L’immunothérapie est prometteuse, notamment pour les patients porteurs de tumeurs MSI (instables) ou avec mutations spécifiques. Ces profils restent rares dans le rectum localisé, mais les essais cliniques en cours pourraient élargir les indications dans les années à venir.
  Comment s’organise concrètement la prise de décision en RCP (Réunion de Concertation Pluridisciplinaire) ? Quel est le poids du patient dans ce processus ?

 

La décision est collégiale entre chirurgiens, oncologues, radiothérapeutes, radiologues et anatomopathologistes. Le patient est toujours informé de la proposition thérapeutique, et ses préférences sont prises en compte. L’écoute et le consentement éclairé sont au cœur de la démarche.

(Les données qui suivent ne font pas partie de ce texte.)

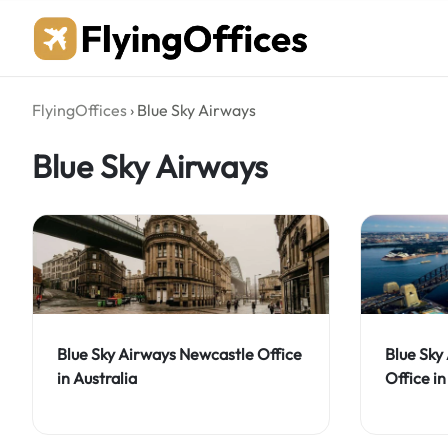
Skip
to
content
FlyingOffices
›
Blue Sky Airways
Blue Sky Airways
Blue Sky Airways Newcastle Office
Blue Sky
in Australia
Office in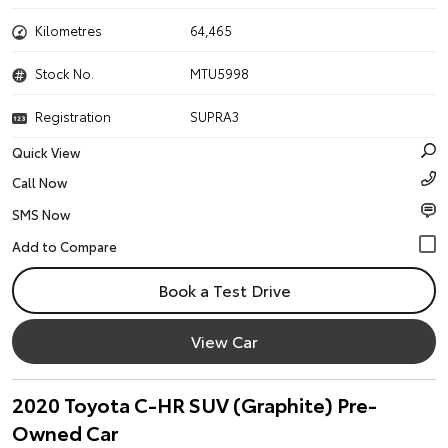
Kilometres
64,465
Stock No.
MTU5998
Registration
SUPRA3
Quick View
Call Now
SMS Now
Book a Test Drive
View Car
2020 Toyota C-HR SUV (Graphite) Pre-
Owned Car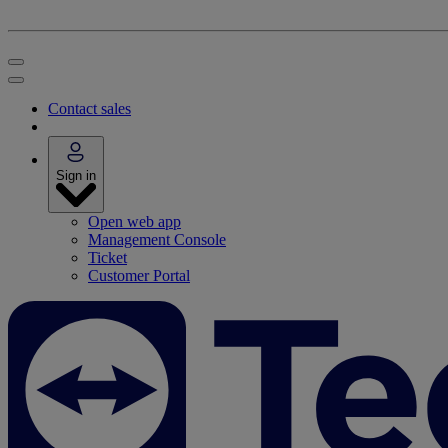
Contact sales
Sign in
Open web app
Management Console
Ticket
Customer Portal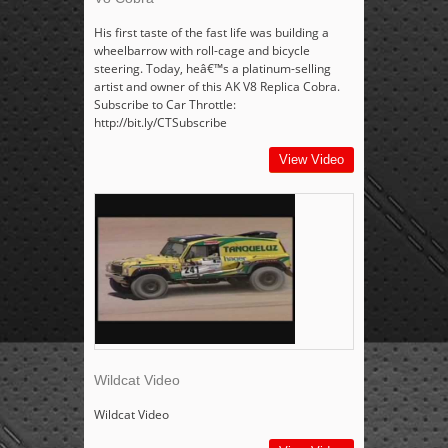
His first taste of the fast life was building a
wheelbarrow with roll-cage and bicycle
steering. Today, heâ€™s a platinum-selling
artist and owner of this AK V8 Replica Cobra.
Subscribe to Car Throttle:
http://bit.ly/CTSubscribe
View Video
Wildcat Video
Wildcat Video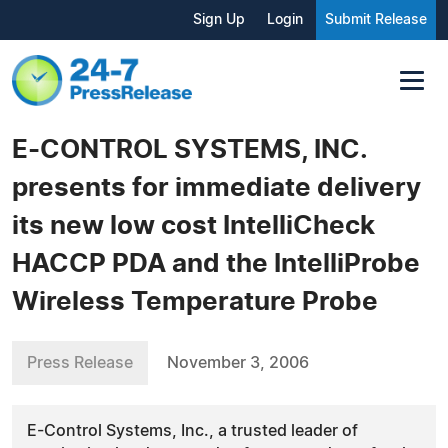
Sign Up
Login
Submit Release
E-CONTROL SYSTEMS, INC.
presents for immediate delivery
its new low cost IntelliCheck
HACCP PDA and the IntelliProbe
Wireless Temperature Probe
Press Release
November 3, 2006
E-Control Systems, Inc., a trusted leader of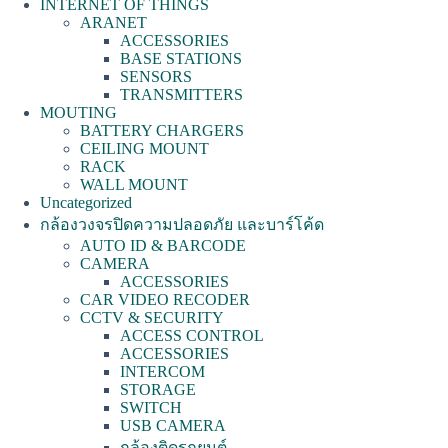
INTERNET OF THINGS
ARANET
ACCESSORIES
BASE STATIONS
SENSORS
TRANSMITTERS
MOUTING
BATTERY CHARGERS
CEILING MOUNT
RACK
WALL MOUNT
Uncategorized
กล้องวงจรปิดความปลอดภัย และบาร์โค้ด
AUTO ID & BARCODE
CAMERA
ACCESSORIES
CAR VIDEO RECODER
CCTV & SECURITY
ACCESS CONTROL
ACCESSORIES
INTERCOM
STORAGE
SWITCH
USB CAMERA
กล้องติดรถยนต์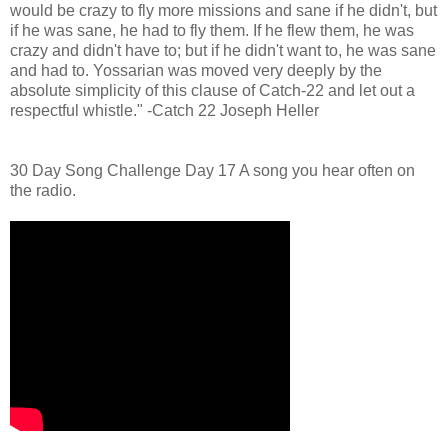
would be crazy to fly more missions and sane if he didn't, but
if he was sane, he had to fly them. If he flew them, he was
crazy and didn't have to; but if he didn't want to, he was sane
and had to. Yossarian was moved very deeply by the
absolute simplicity of this clause of Catch-22 and let out a
respectful whistle." -Catch 22 Joseph Heller
30 Day Song Challenge Day 17 A song you hear often on
the radio.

  Enfin, quels sont, selon vous, les plus grands défis encore à relever dans le traitement de ce cancer ? Et quelles sont les pistes de recherche les plus prometteuses ?

 

Le principal défi est d’améliorer la qualité de vie après traitement, notamment en évitant les stomies ( ouverture pratiquée chirurgicalement au niveau de l’abdomen pour évacuer les selles) définitives et en réduisant les séquelles fonctionnelles.  Les recherches portent sur l’immunothérapie, la radiothérapie personnalisée et les biomarqueurs prédictifs de réponse. Mais aussi sur des approches plus humaines et moins invasives, comme la stratégie de « Watch and Wait ».